● **Source extract**
BEGIN
Posted 10/29/2008 3:53 AM (GMT 0)
Makes so much more sense now. Thank you. If you are eligible, make sure you file for FMLA - (this is a federal law but many states have their own versions that may be even more generous. At a minimum if you have been at a job more than 1 year and they have 50 more employees you are entitled to 12 months leave due to your illness. You can google it.
Posted 10/29/2008 4:26 AM (GMT 0)
hey C o C. i dont see why not either. this probably would be a good time for some rest of the rectum area as well as some treatment like with steroid foams etc.. and letting it try to heal up while its disconected. goos luck and keep usposted. i would think though thta it should be several months before they try to reconnect things anyway to let you heal from the first surgery.
Posted 10/29/2008 2:57 PM (GMT 0)
Wow, C o C, you have been through the wringer! So sorry for all the complications.

I was hospitalized in late August for 2 weeks for a UC/Crohn's flare, which is when I made my decision for surgery. Then I had a month to interview surgeons, and the one I chose put me on his rush schedule so that I didn't crash and have out of control flare up again prior to surgery.
END
● **What you will do**
Please output the forum thread word for word, starting at the words "Makes so much" and stopping after "can google it.".

Source texts of formatted documents
BEGIN
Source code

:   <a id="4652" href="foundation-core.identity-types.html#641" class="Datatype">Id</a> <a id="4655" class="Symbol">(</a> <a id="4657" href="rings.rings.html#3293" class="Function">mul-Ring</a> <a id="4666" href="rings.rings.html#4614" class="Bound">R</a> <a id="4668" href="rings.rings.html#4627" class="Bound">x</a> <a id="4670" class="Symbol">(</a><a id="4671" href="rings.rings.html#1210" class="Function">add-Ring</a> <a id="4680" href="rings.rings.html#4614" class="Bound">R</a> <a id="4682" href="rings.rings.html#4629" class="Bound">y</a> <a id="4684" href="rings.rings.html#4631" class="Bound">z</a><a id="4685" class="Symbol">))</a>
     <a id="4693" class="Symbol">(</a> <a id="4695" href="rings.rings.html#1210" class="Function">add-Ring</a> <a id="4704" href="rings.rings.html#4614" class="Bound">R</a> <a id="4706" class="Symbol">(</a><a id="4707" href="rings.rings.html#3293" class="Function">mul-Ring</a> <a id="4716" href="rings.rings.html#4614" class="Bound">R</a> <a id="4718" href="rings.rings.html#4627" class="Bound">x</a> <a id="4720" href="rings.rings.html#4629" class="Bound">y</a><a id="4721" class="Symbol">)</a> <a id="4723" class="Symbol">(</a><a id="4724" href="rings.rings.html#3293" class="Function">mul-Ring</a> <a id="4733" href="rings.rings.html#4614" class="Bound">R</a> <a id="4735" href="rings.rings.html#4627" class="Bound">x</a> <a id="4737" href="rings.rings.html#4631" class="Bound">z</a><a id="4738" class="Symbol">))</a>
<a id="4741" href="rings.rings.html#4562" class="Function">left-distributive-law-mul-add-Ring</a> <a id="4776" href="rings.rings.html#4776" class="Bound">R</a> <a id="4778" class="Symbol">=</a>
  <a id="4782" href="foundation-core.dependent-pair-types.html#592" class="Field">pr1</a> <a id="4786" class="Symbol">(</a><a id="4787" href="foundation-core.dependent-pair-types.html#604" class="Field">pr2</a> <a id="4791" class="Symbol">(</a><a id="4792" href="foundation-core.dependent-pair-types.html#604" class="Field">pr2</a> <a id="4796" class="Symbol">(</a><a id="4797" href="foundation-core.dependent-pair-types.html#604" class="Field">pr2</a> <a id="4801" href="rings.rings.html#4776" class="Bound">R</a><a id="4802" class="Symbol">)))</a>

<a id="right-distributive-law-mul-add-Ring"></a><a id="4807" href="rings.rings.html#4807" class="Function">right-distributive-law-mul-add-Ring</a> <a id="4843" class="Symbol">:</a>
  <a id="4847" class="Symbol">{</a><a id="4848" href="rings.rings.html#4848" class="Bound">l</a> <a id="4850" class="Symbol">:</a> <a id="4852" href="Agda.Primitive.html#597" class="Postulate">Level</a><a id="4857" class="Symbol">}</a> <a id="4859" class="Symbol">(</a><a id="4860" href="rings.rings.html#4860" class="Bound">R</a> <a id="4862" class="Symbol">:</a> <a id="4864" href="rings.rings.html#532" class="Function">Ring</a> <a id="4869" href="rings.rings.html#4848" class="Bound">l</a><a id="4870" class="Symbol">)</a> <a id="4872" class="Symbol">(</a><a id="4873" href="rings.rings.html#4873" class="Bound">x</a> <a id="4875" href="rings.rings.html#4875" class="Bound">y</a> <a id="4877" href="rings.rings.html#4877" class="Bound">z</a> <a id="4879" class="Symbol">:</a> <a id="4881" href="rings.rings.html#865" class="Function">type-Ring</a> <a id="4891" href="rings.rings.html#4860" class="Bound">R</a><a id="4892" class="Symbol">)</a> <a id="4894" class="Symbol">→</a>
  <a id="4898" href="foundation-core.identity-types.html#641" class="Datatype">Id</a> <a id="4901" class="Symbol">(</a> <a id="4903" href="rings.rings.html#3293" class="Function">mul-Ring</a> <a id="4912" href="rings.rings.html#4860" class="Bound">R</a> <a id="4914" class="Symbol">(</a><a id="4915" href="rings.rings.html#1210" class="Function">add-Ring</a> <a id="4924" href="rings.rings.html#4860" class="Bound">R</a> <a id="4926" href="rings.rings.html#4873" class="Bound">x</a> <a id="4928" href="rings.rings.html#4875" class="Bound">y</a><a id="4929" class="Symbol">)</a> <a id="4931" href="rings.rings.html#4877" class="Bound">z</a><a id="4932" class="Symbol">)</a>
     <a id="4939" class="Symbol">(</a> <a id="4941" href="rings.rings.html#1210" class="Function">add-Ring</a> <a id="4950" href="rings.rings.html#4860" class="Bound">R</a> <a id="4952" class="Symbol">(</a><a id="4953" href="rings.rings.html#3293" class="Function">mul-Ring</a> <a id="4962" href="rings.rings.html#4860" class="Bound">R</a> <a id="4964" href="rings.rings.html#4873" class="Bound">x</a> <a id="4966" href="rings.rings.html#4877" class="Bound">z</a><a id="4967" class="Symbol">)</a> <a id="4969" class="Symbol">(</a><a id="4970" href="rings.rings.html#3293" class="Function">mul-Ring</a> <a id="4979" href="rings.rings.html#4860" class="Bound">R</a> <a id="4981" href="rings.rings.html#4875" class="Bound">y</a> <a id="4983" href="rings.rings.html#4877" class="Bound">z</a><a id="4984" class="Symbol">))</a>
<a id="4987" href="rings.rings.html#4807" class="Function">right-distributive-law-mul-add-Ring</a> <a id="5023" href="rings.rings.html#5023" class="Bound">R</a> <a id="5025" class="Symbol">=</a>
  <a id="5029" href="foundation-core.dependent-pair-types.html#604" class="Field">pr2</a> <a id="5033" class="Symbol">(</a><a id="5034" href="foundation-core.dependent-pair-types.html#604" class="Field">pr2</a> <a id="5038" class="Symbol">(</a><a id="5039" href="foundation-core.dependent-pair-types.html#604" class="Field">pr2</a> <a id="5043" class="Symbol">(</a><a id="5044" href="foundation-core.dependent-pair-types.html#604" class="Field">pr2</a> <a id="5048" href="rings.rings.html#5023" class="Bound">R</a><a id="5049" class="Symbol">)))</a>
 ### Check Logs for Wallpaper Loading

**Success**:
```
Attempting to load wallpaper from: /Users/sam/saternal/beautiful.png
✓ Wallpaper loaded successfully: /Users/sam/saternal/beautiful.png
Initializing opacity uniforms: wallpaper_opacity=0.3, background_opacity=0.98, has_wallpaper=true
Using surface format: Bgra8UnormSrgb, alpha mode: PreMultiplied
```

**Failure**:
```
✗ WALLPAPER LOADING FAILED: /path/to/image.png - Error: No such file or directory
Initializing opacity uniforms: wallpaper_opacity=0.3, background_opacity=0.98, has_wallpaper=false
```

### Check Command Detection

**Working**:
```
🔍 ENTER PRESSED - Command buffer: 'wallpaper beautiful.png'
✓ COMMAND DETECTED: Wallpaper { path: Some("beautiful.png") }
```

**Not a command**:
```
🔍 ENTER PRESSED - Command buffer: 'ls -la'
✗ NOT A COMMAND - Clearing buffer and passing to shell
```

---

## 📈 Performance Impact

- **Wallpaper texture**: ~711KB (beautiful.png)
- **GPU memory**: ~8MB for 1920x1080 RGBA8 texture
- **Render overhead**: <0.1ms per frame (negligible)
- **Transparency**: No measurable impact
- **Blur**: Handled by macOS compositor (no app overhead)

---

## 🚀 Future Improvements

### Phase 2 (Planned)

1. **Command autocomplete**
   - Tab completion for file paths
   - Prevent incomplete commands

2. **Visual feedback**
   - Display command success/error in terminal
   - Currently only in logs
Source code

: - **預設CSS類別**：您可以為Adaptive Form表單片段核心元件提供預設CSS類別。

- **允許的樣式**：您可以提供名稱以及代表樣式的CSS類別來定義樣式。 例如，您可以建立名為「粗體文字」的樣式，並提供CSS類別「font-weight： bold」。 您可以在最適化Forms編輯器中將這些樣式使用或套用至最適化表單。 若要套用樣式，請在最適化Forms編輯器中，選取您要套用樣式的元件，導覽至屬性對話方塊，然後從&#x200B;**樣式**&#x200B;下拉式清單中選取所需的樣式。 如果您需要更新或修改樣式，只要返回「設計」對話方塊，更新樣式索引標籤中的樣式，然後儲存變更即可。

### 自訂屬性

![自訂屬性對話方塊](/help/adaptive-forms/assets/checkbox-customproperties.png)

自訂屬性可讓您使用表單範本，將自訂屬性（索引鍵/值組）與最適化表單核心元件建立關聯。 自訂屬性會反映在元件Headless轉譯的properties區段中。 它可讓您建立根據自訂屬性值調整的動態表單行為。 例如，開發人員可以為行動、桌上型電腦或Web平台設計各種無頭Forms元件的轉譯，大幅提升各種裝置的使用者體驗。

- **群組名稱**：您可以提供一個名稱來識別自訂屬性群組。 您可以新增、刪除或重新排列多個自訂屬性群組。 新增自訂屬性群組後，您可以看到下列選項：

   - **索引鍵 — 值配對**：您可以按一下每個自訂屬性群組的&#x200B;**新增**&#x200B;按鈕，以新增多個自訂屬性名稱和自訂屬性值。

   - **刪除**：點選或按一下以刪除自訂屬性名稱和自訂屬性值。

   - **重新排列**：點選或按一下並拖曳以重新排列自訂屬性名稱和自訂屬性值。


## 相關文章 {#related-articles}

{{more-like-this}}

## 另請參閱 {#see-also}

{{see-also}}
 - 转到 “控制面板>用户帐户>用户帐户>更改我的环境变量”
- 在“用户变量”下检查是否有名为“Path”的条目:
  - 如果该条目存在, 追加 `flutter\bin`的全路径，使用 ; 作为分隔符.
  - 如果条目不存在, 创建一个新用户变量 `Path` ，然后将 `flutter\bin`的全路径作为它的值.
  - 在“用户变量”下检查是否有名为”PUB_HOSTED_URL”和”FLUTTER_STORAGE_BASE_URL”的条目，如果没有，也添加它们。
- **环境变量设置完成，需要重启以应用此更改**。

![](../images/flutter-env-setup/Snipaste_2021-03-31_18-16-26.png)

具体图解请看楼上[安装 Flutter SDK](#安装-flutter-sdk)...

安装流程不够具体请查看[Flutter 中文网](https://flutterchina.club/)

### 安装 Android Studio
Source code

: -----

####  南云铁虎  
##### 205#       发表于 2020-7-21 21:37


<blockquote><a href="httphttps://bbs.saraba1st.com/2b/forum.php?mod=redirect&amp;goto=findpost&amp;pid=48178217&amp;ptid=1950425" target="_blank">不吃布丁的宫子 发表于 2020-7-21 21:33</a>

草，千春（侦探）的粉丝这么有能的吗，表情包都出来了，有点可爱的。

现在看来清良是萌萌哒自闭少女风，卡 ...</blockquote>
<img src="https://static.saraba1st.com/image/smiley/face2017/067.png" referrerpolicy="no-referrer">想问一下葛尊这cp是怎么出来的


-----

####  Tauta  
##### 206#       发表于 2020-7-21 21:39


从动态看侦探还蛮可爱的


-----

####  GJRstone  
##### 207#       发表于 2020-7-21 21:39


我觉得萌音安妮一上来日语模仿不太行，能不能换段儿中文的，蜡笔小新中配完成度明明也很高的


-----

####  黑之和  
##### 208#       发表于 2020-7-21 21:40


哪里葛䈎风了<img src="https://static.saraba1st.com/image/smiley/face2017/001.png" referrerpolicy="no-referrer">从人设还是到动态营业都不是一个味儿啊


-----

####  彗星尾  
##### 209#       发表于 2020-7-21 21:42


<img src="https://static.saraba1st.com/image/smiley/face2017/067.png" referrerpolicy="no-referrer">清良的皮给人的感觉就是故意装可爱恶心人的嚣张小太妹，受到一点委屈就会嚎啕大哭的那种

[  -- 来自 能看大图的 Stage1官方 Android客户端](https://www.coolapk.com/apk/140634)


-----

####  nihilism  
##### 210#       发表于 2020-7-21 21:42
END
● **Written solution**
Makes so much more sense now. Thank you. If you are eligible, make sure you file for FMLA - (this is a federal law but many states have their own versions that may be even more generous. At a minimum if you have been at a job more than 1 year and they have 50 more employees you are entitled to 12 months leave due to your illness. You can google it.